Auction Photos By Barrett-Jackson
One of only 37 units ever produced, the Shelby belonged to the museum’s Founding Chairman Bruce Meyer, who has donated all of the proceeds to the Petersen and the Henry Ford Museum
On Friday, January 18, 2019, in front of a packed house and a live television audience, a 2015 Ford Shelby Mustang GT350R owned by Petersen Automotive Museum Founding Chairman Bruce Meyer sold for charity at the Barrett-Jackson Scottsdale Auction. With 100 percent of the proceeds benefitting the Petersen and the Henry Ford Museum, the rare race spec Mustang hammered with a winning bid of $500,000 and was sold to celebrated collector and museum supporter Ron Pratte.
“The Petersen would not be the global force it is today without the help of Bruce Meyer,” said Petersen Automotive Museum Executive Director Terry L. Karges. “His tireless dedication and outstanding leadership over the past 25 years is unrivaled, and we are so thankful for his generous contribution to us through the sale of this extraordinary GT350R.”

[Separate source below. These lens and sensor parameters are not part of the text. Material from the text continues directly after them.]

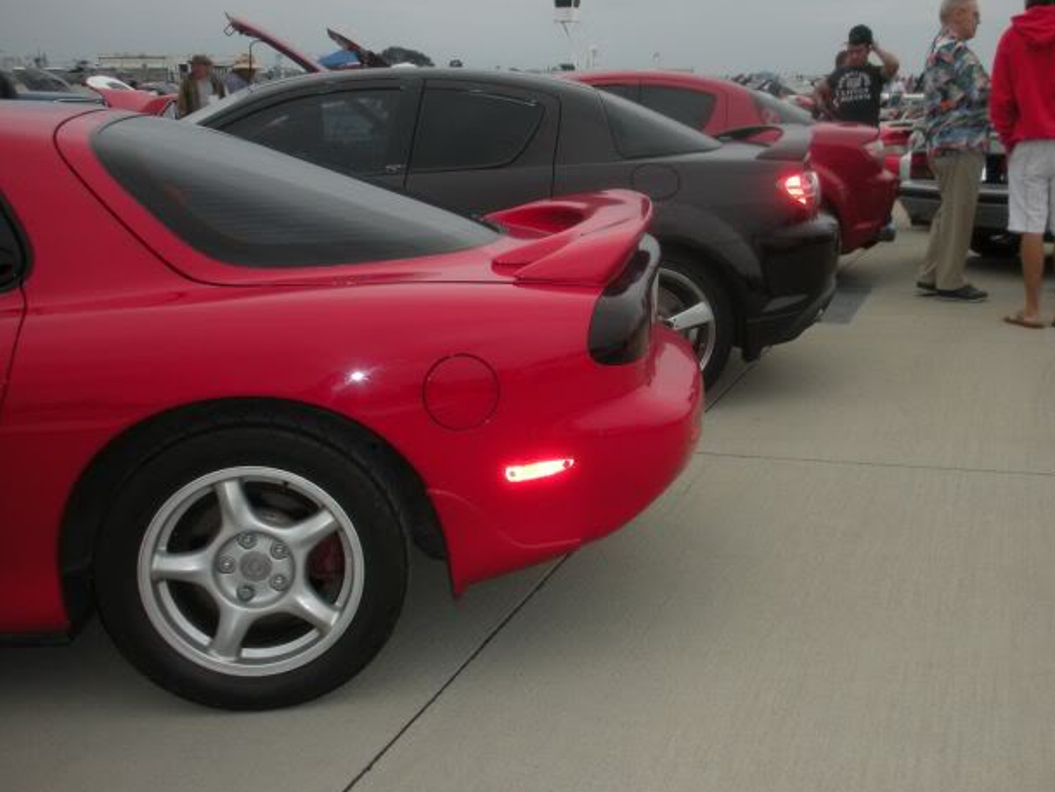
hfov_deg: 40.9
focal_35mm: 46
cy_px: 336
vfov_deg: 31.5
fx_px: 1402
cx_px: 663
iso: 92
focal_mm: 6.3
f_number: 3.5
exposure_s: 1/724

Before crossing the block as Charity Lot #3006, Meyer’s GT350R showed less than 200 miles on the odometer. Since he took delivery of the car in 2015, Meyer prominently displayed it in his Beverly Hills Garage. His decision to offer the car at auction for charity came from his steadfast support of the Henry Ford Museum and the Petersen, where he serves as Founding Chairman of the Board of Directors and the founder of the Checkered Flag 200—the Petersen’s top-level membership program.
Ford’s 2015 Shelby GT350R celebrated 50 years of the iconic Mustang by transforming it into an all-out, street-legal track star. Like the 1965 R-model, Ford only produced 37 units of the GT350R. Purchase, however, was restricted to Ford family and VIPs—making ownership an exclusive affair. The car features a 5.2-liter V8 backed by a six-speed manual transmission, producing 526 peak horsepower at 7,500 rpm.
While the GT350R will no longer reside in Meyer’s world-renown collection, a selection of his most important race cars will go on public display at the Petersen in the new exhibit “Winning Numbers: The First, The Fastest, The Famous” opening Saturday, February 23. The exhibit will feature a curated selection of Meyer’s most important motorsport icons, including the first production Shelby Cobra, the Porsche 935 K3 that won Le Mans, the Greer-Black-Prudhomme dragster, two Le Mans-winning Corvettes separated by more than half a century and more.